### REQUIRED ACTION
Return exactly those lines of the material below that fall between the line holding "[Question] Translations buttons" and the line holding "Remove required validation", inclusive.

### GIVEN RECORDS

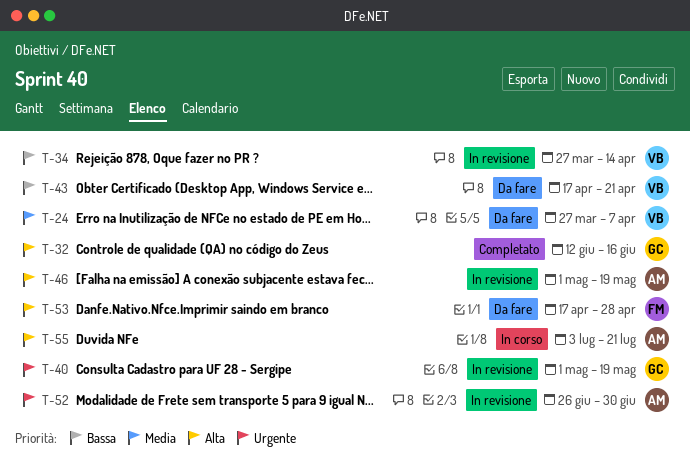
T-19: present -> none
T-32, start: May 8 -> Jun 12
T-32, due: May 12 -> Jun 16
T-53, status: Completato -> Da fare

---

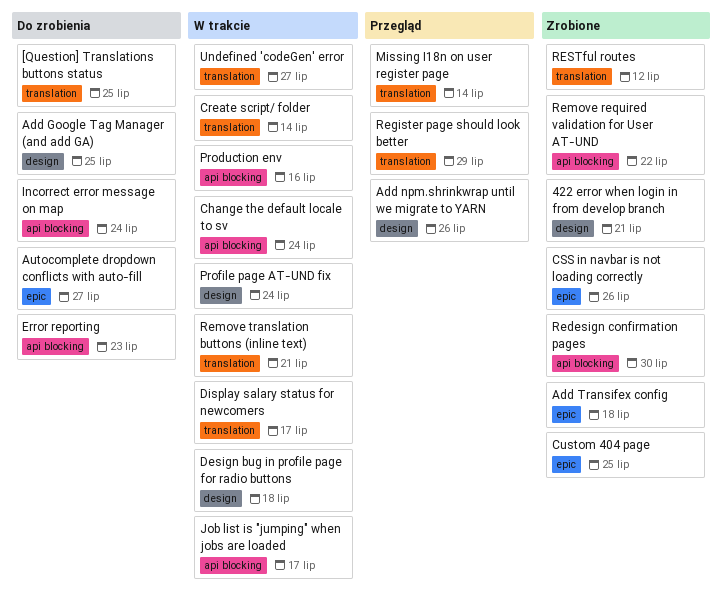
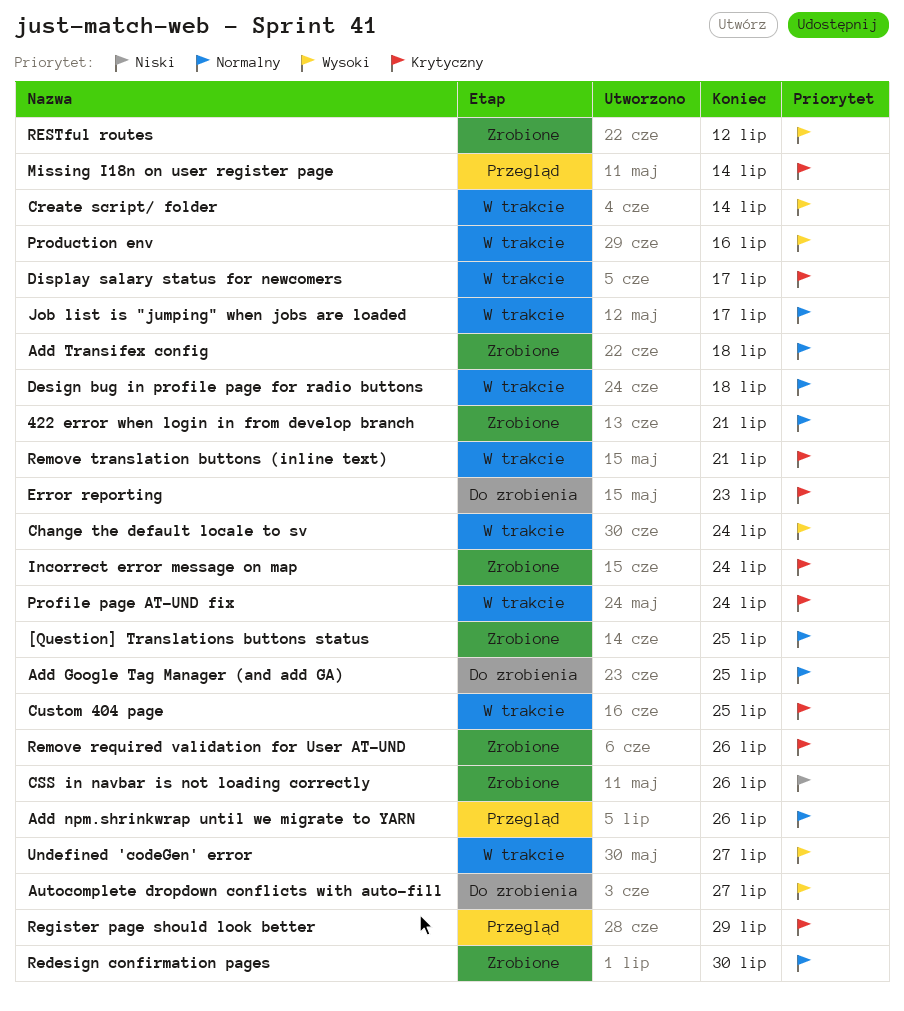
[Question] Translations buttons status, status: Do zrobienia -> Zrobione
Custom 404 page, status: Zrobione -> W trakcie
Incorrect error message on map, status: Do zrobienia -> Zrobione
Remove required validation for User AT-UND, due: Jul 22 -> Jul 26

...

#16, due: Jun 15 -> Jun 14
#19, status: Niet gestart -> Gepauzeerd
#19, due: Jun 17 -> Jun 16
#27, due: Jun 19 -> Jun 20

### RESPONSE AREA
[Question] Translations buttons status, status: Do zrobienia -> Zrobione
Custom 404 page, status: Zrobione -> W trakcie
Incorrect error message on map, status: Do zrobienia -> Zrobione
Remove required validation for User AT-UND, due: Jul 22 -> Jul 26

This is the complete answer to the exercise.